The Business Council of New York State, the state’s leading statewide business and industry association, strongly opposes S.6701 (Thomas) / A.680-A (L. Rosenthal) in its current form. As is, the bill, which would enact the “New York Privacy Act” which would needlessly add considerable costs to businesses of all sizes in New York.
The intention of this legislation, which is to help consumers feel more secure when navigating the internet, is laudable. However, the bill is overly expansive and a major departure from existing privacy law both in this state and around the country, negatively impacting a wide range of businesses without commensurate protections for consumers.
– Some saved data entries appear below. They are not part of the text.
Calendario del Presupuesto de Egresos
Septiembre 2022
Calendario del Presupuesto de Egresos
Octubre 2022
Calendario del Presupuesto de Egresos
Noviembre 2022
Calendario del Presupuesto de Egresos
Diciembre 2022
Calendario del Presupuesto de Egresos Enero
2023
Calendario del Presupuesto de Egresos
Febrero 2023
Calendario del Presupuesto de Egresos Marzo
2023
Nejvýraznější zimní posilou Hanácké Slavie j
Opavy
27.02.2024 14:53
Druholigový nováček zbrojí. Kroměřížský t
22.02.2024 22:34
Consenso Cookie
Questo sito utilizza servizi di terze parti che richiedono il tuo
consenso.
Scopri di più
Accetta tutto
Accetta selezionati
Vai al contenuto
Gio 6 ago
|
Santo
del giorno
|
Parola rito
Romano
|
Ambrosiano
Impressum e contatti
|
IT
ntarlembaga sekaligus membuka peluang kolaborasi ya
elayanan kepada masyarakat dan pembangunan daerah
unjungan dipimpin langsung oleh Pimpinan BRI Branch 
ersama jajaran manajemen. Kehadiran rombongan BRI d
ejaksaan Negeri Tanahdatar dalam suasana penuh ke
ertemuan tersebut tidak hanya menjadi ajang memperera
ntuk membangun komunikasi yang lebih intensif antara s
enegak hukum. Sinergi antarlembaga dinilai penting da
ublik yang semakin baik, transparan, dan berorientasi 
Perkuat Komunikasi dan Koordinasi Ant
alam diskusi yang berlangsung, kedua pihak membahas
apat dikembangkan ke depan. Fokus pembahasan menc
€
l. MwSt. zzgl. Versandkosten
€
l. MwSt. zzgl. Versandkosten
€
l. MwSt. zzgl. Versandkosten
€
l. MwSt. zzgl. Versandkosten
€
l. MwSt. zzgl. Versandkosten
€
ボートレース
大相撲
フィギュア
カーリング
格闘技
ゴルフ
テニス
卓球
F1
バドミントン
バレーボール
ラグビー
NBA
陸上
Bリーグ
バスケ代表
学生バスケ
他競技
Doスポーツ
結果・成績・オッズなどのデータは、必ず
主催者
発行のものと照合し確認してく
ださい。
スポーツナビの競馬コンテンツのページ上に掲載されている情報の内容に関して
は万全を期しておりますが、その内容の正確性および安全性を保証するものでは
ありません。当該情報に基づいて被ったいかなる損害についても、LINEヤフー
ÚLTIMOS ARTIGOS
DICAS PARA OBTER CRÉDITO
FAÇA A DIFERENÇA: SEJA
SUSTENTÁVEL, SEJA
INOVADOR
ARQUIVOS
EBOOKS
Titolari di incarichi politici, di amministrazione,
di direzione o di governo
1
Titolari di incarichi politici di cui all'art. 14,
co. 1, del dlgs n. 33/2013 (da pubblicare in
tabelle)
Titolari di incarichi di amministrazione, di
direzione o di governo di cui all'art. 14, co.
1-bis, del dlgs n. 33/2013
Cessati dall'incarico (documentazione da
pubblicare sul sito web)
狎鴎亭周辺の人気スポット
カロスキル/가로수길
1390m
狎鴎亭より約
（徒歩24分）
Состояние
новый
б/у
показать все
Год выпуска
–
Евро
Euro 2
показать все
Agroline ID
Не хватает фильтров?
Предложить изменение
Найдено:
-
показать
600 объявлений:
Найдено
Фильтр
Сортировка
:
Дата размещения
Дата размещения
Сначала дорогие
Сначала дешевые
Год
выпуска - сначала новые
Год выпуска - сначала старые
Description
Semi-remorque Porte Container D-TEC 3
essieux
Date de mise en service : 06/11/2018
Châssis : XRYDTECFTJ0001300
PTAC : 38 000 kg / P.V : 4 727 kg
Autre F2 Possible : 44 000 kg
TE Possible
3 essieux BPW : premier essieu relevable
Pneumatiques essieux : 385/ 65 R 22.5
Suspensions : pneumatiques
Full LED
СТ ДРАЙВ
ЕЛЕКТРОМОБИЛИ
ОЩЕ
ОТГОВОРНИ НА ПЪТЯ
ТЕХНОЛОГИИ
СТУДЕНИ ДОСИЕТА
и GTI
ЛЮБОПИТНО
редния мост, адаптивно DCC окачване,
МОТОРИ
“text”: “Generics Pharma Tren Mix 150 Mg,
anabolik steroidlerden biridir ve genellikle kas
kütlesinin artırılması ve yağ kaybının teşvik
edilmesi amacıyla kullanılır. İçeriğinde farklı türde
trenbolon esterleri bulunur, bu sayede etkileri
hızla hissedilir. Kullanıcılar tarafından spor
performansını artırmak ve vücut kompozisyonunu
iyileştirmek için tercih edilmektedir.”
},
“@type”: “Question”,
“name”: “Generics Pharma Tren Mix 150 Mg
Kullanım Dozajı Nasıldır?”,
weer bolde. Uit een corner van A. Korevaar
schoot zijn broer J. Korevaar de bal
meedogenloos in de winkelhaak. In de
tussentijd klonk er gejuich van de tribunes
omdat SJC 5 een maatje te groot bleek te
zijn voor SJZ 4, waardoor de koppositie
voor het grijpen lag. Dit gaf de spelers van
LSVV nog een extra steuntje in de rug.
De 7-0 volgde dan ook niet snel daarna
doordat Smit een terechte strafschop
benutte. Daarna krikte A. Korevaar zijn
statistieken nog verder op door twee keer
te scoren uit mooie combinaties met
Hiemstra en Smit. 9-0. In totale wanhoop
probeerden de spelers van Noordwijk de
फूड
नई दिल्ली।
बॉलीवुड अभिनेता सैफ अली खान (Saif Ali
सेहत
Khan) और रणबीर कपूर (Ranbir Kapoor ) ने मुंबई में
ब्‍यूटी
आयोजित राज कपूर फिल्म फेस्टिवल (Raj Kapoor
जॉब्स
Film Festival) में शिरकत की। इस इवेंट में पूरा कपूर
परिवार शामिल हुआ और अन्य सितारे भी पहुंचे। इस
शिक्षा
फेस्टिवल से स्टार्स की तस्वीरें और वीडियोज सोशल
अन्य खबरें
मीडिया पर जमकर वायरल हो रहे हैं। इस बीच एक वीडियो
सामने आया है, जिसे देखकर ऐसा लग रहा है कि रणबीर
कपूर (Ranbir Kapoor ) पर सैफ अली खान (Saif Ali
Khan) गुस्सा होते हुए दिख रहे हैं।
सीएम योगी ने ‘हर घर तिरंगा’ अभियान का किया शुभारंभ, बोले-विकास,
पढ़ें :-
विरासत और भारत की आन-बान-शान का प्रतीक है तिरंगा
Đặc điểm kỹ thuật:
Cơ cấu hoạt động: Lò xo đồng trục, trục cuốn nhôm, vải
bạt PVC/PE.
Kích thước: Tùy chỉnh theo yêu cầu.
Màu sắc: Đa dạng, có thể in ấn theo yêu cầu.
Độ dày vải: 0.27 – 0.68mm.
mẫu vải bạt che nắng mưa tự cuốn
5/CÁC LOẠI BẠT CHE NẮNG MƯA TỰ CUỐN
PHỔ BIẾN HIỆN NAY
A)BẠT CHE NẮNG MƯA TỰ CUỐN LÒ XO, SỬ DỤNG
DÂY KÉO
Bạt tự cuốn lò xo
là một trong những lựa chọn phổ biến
This legislation imposes excessive and unworkable mandates on business and goes far beyond what is necessary to improve the management and protection of personal data. It goes far beyond the privacy laws adopted by other jurisdictions, including at the federal level, and by states such as California and Virginia.
Most troubling is the inclusion of a private right of action which would encourage ever more litigation in a state already suffering swelling court calendars and unnecessary lawsuits. Further, we are troubled by the preemptive prosecution within the legislation, empowering the Attorney General to bring suit if a business or person “has engaged or is about to engage in any acts or practices stated to be unlawful under this [law].” This would allow the Attorney General to bring suit against a business or person that has not actually done anything in violation of the Act, violating all legal norms.
Since this bill legislates far beyond any data privacy legislation in the country, it will subject New York businesses to far greater costs than their competitors. As a baseline, we should consider California’s Privacy Law. The California Attorney General’s office performed a regulatory assessment for the California Consumer Privacy Act (CCPA), on their far less onerous bill, finding that 75 percent of California’s businesses would have to comply, costing businesses $55 billion statewide. The initial cost to comply for companies was significant:
- $50,000 for companies with <20 employees
- $100,000 for companies with 20-100 employees
- $450,000 for companies with 100-500 employees
- $2 million for companies with over 500 employees 1
The proposed New York Privacy Act will not only cost businesses exponentially more to comply with, it will be particularly more challenging for smaller- and mid-sized businesses.
While some may focus on the bill’s impact on large technology companies, it will actually apply to and impact, broadly, any business conducting business online – being particularly challenging for smaller businesses, hotels, travel and tourism, grocery stores, and other retailers – many of which are just beginning to recover from the economic crisis brought about by the pandemic.
We appreciate the underlying concerns of the sponsor, as our members generally support privacy regulations that are meaningful to consumers and businesses, however, New York’s businesses need the opportunity to improve this legislation. There are many needed amendments, such as the inclusion of a “right to cure,” which would provide businesses the incentive to quickly resolve consumers’ concerns about their personal information. This would allow businesses the opportunity to come into compliance and correct mistakes while maintaining good faith amongst their customers.
Also, the opt-in consent is a departure from current norms, likely to cause consumer confusion around the ability to participate in customer reward programs. Opt-out consent is the standard nationwide and is broadly recognized as beneficial to consumers and businesses alike. We look forward to discussing these and other recommendations with the sponsor to ensure that this legislation becomes both protective and workable for consumers and businesses alike.
Businesses are the economic engine of the state and those who have endured through the pandemic have largely done so through a shift to a virtual marketplace. In order to continue to allow businesses to not only survive but thrive, we must work together to ensure that we do nothing to stymie the rebound of New York’s economy. For these reasons, The Business Council opposes S.6701 (Thomas) / A.680-A (L. Rosenthal) in its current form.
1. Standardized Regulatory Impact Assessment: California Consumer Privacy Act of 2018 Regulations (August 2019). Prepared by Berkeley Economic Advising and Research, LLC for the Attorney General's Office, California Department of Justice.